__Task statement__: Count the lines in the data below that contain the string "Hotels", and reply with the number alone.

[Supplied information Boundary: Start]

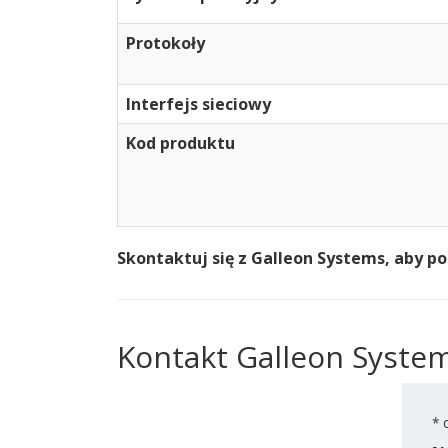
Protokoły
Interfejs sieciowy
Kod produktu
Skontaktuj się z Galleon Systems, aby 
Kontakt Galleon Syste
*
o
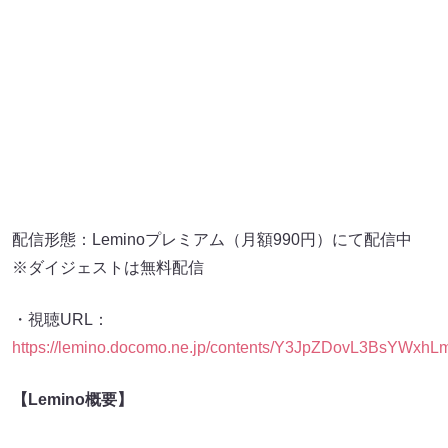
配信形態：Leminoプレミアム（月額990円）にて配信中
※ダイジェストは無料配信
・視聴URL：
https://lemino.docomo.ne.jp/contents/Y3JpZDovL3BsY
【Lemino概要】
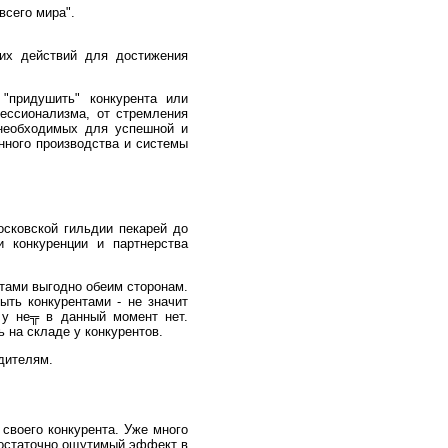
всего мира".
их действий для достижения
 "придушить" конкурента или
фессионализма, от стремления
 необходимых для успешной и
енного производства и системы
сковской гильдии пекарей до
и конкуренции и партнерства
нтами выгодно обеим сторонам.
ыть конкурентами - не значит
 у не╦ в данный момент нет.
ь на складе у конкурентов.
дителям.
 своего конкурента. Уже много
 достаточно ощутимый эффект в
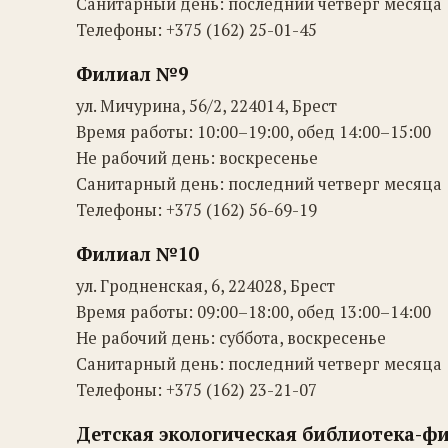
Санитарный день: последний четверг месяца
Телефоны: +375 (162) 25-01-45
Филиал №9
ул. Мичурина, 56/2, 224014, Брест
Время работы: 10:00–19:00, обед 14:00–15:00
Не рабочий день: воскресенье
Санитарный день: последний четверг месяца
Телефоны: +375 (162) 56-69-19
Филиал №10
ул. Гродненская, 6, 224028, Брест
Время работы: 09:00–18:00, обед 13:00–14:00
Не рабочий день: суббота, воскресенье
Санитарный день: последний четверг месяца
Телефоны: +375 (162) 23-21-07
Детская экологическая библиотека-ф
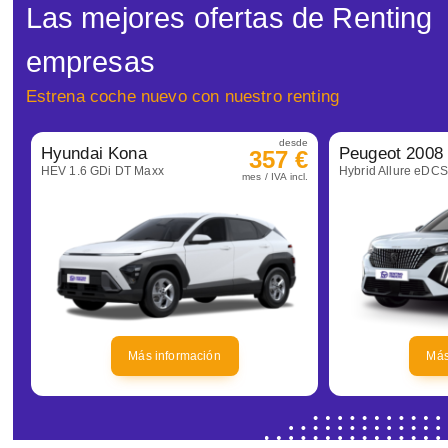
Las mejores ofertas de Renting
empresas
Estrena coche nuevo con nuestro renting
desde
Hyundai Kona
Peugeot 2008
357 €
HEV 1.6 GDi DT Maxx
Hybrid Allure eDC
mes / IVA incl.
Más información
Más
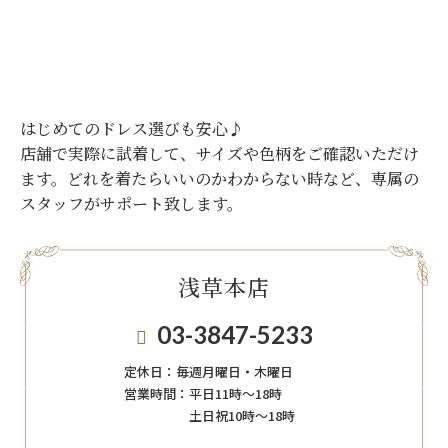
はじめてのドレス選びも安心♪
店舗で実際に試着して、サイズや色柄をご確認いただけ
ます。
どれを着たらいいのかわからない時など、専属の
スタッフがサポート致します。
浅草本店
03-3847-5233
定休日：
毎週月曜日・木曜日
営業時間：
平日11時～18時
土日祝10時～18時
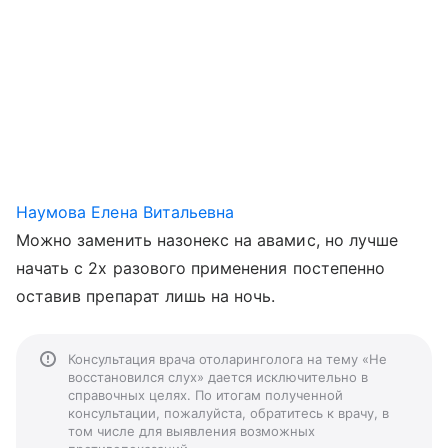
Наумова Елена Витальевна
Можно заменить назонекс на авамис, но лучше
начать с 2х разового применения постепенно
оставив препарат лишь на ночь.
Консультация врача отоларинголога на тему «Не
восстановился слух» дается исключительно в
справочных целях. По итогам полученной
консультации, пожалуйста, обратитесь к врачу, в
том числе для выявления возможных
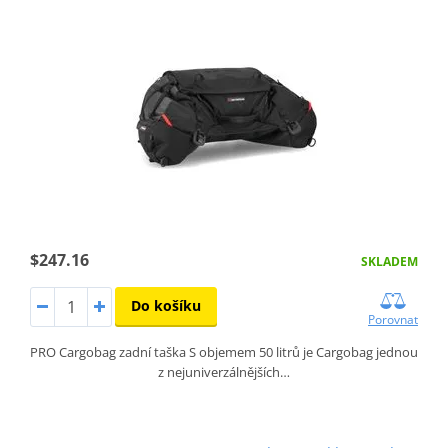
$247.16
SKLADEM
Do košíku
Porovnat
PRO Cargobag zadní taška S objemem 50 litrů je Cargobag jednou
z nejuniverzálnějších…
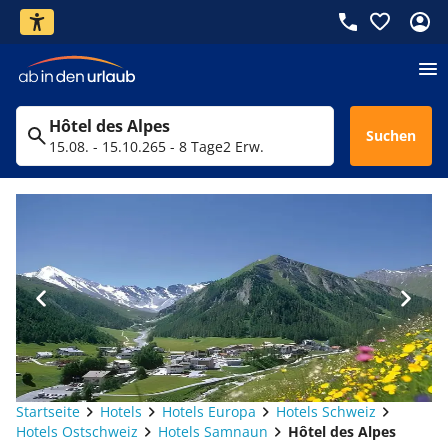
Hôtel des Alpes
Suchen
15.08. - 15.10.26
5 - 8 Tage
2 Erw.
Startseite
Hotels
Hotels Europa
Hotels Schweiz
Hotels Ostschweiz
Hotels Samnaun
Hôtel des Alpes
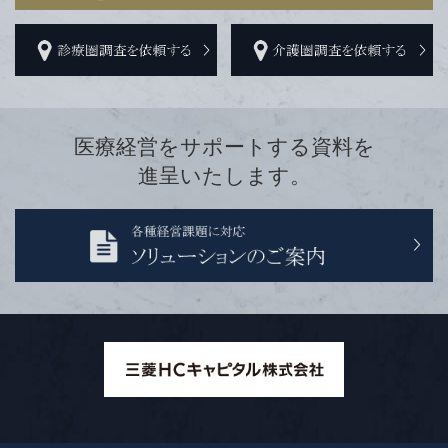
医療経営をサポートする資料を
進呈いたします。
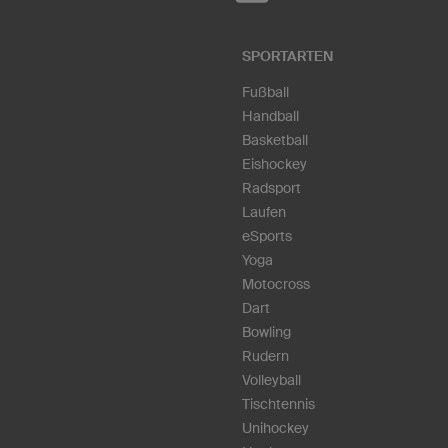
SPORTARTEN
Fußball
Handball
Basketball
Eishockey
Radsport
Laufen
eSports
Yoga
Motocross
Dart
Bowling
Rudern
Volleyball
Tischtennis
Unihockey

[Supplied information Boundary: End]

__Solution for this exercise__: 5